## [Aangeleverde tekst]
■ ■ ■ ■ ■

Geopende ogen voor het geheimenis
Wie kent niet de geschiedenis van Saulus die door een ingrijpen van God de dertiende apostel werd. Door woede verblind is hij met een volmacht van het Sanhedrin op weg naar Damascus. En dan gebeurt het. Vanuit de hemel klinkt: “Saul, Saul, waarom vervolgt gij Mij” (Hand. 9:4). Gearresteerd door Christus, of zoals hij het later zelf als Paulus zegt: ‘door Christus gegrepen’ (Fil. 3:12).
Dit historisch dramatisch gebeuren op de weg naar Damascus, deze botsing tussen het Licht en donker, heeft grote gevolgen: ‘…hiertoe ben Ik u verschenen om u aan te wijzen als dienaar en getuige daarvan, dat gij Mij gezien hebt en dat Ik aan u verschijnen zal, u verkiezende uit dit volk en de heidenen, waarheen Ik u zend, om hun ogen te openen ter bekering uit de duisternis tot het licht en van de macht van de satan tot God opdat zij vergeving van zonden en een erfdeel onder de geheiligden zouden ontvangen door het geloof in Mij’ (Hand. 26:16-18). Niet alleen werd in Damascus Paulus’ letterlijke zicht hersteld, maar tegelijk opent God geestelijk zijn ogen, geeft openbaring, onthulling. Waarvan? Het geheimenis, mustèrion in het Grieks.
Zijn moment
In het alledaags spraakgebruik van toen en nu gaat het bij het Griekse begrip mustèrion (mysterie) om kennis die is achtergehouden, verborgen (denk aan bijv. toen de gnostiek en nu nog steeds de maçonnieke ordes e.d.), in de Bijbel gaat het in mustèrion echter om waarheid die geopenbaard - onthuld is. Het gaat in die openbaring van het geheimenis niet om iets nieuws, maar om een openen van de ogen voor iets dat is geweest, is én zijn zal.
Het geheimenis, dat God bij uitstek aan Paulus openbaarde, blijkt van eeuwigheid voorbeschikt, van voor de grondlegging der wereld. Paulus omschrijft het als ‘de verborgen wijsheid Gods’ (1Kor. 2:7), ‘eeuwenlang verzwegen maar thans geopenbaard en door profetische schriften volgens bevel van de eeuwige God… bekendgemaakt…’ (Rom. 16:25,26), ‘…dat ten tijde van vroegere geslachten niet bekend is geworden…’ (Ef. 3:5), ‘dat van eeuwen her verborgen is gebleven’ (Ef. 3:9), ‘dat eeuwen en geslachten lang verborgen is geweest, maar thans geopenbaard’ (Kol. 1:26). Kortom, het geheimenis is van eeuwigheid, van voor de wereld begon. Spreekt Petrus niet van het zoeken en vorsen van de profeten, hun naspeuren op welke wijze de Geest van Christus in hen doelde (1Petr. 1:10-12) toen Hij vooraf getuigenis gaf…? Zelfs engelen hebben wat graag willen weten waar het om ging (vers 12), maar God heeft met openbaring gewacht tot Zijn moment.

■ ■ ■ ■ ■

(Brongegevens)
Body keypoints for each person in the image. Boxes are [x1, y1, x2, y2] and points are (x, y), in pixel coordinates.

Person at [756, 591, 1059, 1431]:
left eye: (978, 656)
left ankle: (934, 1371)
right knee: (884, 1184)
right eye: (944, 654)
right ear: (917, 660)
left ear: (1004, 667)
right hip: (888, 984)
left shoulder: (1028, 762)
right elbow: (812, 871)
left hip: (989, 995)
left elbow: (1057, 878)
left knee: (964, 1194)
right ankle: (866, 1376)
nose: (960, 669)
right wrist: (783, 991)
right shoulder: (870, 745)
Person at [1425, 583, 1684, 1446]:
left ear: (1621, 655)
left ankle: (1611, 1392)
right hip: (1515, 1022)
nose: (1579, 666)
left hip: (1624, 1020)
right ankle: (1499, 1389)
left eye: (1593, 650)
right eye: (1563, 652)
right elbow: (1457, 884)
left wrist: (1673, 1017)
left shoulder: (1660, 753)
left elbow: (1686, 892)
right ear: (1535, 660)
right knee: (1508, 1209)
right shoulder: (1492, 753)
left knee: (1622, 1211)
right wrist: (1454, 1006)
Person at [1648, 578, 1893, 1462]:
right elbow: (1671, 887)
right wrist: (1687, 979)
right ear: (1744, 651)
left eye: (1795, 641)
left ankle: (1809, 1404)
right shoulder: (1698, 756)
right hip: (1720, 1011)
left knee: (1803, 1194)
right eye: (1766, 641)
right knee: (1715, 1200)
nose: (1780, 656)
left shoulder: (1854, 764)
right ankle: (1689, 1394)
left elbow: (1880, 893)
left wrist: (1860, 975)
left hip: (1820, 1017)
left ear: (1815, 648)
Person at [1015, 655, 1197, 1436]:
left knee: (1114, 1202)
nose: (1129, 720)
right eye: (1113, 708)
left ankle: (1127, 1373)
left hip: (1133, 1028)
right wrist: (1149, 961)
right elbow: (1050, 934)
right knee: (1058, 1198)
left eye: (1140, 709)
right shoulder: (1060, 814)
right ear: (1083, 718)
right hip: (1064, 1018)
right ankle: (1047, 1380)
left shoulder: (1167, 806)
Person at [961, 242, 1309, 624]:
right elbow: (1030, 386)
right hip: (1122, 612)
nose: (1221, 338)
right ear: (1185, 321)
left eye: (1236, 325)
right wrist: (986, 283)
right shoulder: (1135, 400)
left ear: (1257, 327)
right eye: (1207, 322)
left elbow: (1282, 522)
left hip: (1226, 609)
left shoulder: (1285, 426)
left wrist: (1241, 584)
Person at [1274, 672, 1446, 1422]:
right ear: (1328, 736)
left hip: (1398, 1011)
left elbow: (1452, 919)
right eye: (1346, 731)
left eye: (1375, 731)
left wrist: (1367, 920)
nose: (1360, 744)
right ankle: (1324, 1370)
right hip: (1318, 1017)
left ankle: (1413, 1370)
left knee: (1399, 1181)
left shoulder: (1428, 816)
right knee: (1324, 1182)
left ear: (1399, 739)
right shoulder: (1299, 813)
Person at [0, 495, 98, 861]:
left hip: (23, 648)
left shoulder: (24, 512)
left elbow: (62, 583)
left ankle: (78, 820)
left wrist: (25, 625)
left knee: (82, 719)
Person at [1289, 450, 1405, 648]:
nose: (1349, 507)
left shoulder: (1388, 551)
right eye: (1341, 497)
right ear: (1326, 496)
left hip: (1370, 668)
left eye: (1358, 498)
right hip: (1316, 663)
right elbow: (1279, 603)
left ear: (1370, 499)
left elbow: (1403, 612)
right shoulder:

■ ■ ■ ■ ■

## [Onderdelen opdracht]
1. Welk Grieks woord gebruikt de aangeleverde tekst voor het geheimenis?
2. Typ uit de aangeleverde tekst letterlijk over wat tussen "Dit historisch dramatisch" en "in het Grieks." staat, beide inbegrepen.

## [Verwachte resultaten]
1. Mustèrion.

2.
Dit historisch dramatisch gebeuren op de weg naar Damascus, deze botsing tussen het Licht en donker, heeft grote gevolgen: ‘…hiertoe ben Ik u verschenen om u aan te wijzen als dienaar en getuige daarvan, dat gij Mij gezien hebt en dat Ik aan u verschijnen zal, u verkiezende uit dit volk en de heidenen, waarheen Ik u zend, om hun ogen te openen ter bekering uit de duisternis tot het licht en van de macht van de satan tot God opdat zij vergeving van zonden en een erfdeel onder de geheiligden zouden ontvangen door het geloof in Mij’ (Hand. 26:16-18). Niet alleen werd in Damascus Paulus’ letterlijke zicht hersteld, maar tegelijk opent God geestelijk zijn ogen, geeft openbaring, onthulling. Waarvan? Het geheimenis, mustèrion in het Grieks.